MDC Partners has been sued in New York federal court for multiple counts of U.S. Securities and Exchange violations, including numerous “false and misleading statements” about its financial condition and the level of compensation received by former company CEO Miles Nadal.
The suit, which seeks class action status, also cited the company’s failure to disclose certain facts — like an ongoing SEC investigation of the company — which if known publicly, would have dissuaded investors from buying up company shares, traded on the NASDAQ Exchange.
The suit, filed by a firefighters’ pension plan, also named Nadal as a defendant. He resigned under fire from the company on July 20, and has already agreed to pay back to the company some $20 million in improperly expensed items and retention bonuses that he did not earn.
Company CFO David Doft was also been named in the suit along with former Chief Accounting Officer Michael Sabatino, who was relieved of his duties in April and left the company around the same time as Nadal.
The suit claims that the violations took place between September 24th of 2013 and April 27th of this year (the so-called “class period”) when the company disclosed that it was being investigated by the SEC for trading and accounting irregularities, including the sketchy expense items claimed by Nadal.
The suit cites numerous “false and misleading statements” in company SEC filings and other public statements during the class period.
Nadal, CFO David Doft and Sabatino, the suit alleged, “are liable as participants in a fraudulent scheme and course of conduct that operated as a fraud or deceit on purchasers of MDC common stock by disseminating materially false and misleading statements and/or concealing materially false and material facts.”

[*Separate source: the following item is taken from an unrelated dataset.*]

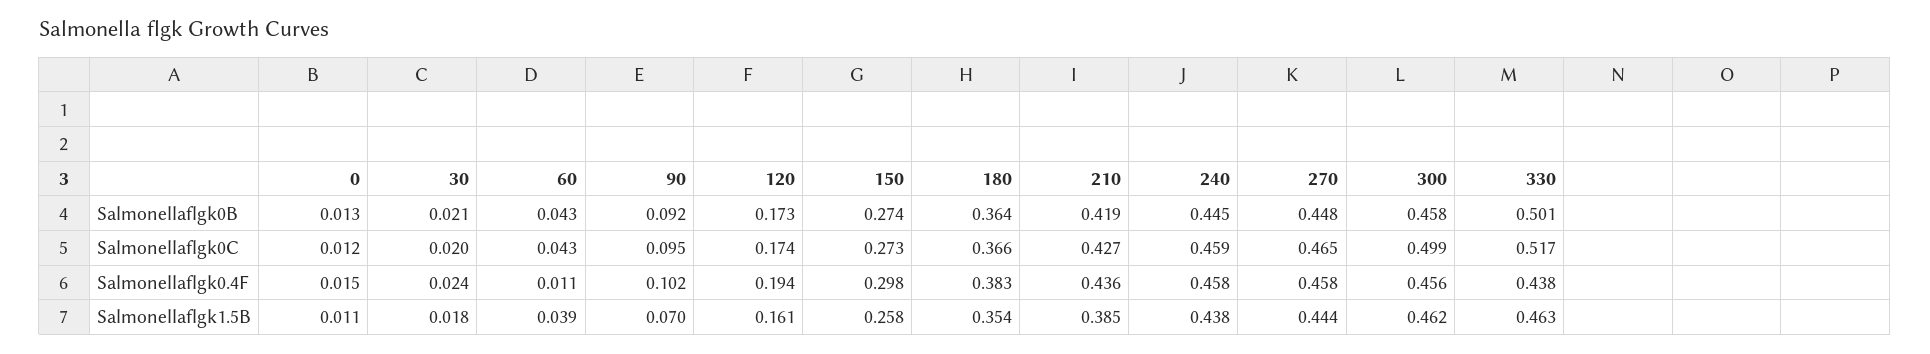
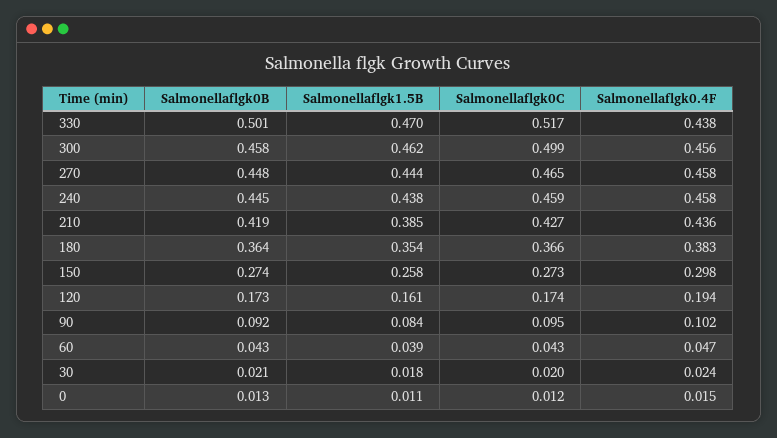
60, Salmonellaflgk0.4F: 0.011 -> 0.047
90, Salmonellaflgk1.5B: 0.07 -> 0.084
330, Salmonellaflgk1.5B: 0.463 -> 0.47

That scheme misled investors about MDC’s business, operations and management and the “intrinsic value of MDC common stock,” per the complaint.
The alleged deceptions enabled Nadal, Doft, Sabatino and other company insiders to collectively sell their personally held MDC common stock for proceeds in excess of $163.7 million according to the suit, while plaintiff and other shareholders were induced to purchase company shares at “artificially inflated prices.”
Plaintiff and other shareholders outside the company would have avoided the stock, at least at the prices they paid, “if they had been aware that the market prices had been artificially and falsely inflated by Defendants’ misleading statements.”
Most of the insider gains during the class period were received by Nadal. During that time, Nadal sold 5.6 million MDC common shares for proceeds totaling approximately $146.2 million, per the suit.
When MDC finally disclosed the ongoing SEC investigation in late April — about seven months after it began — the stock plummeted by nearly a third. The stock has continued to drift downward and is now about 40% down from its high this year. The shareholder suit was filed Friday after the close of the stock markets. Today MDC Partners is down about 3% in midday trading to $17.06.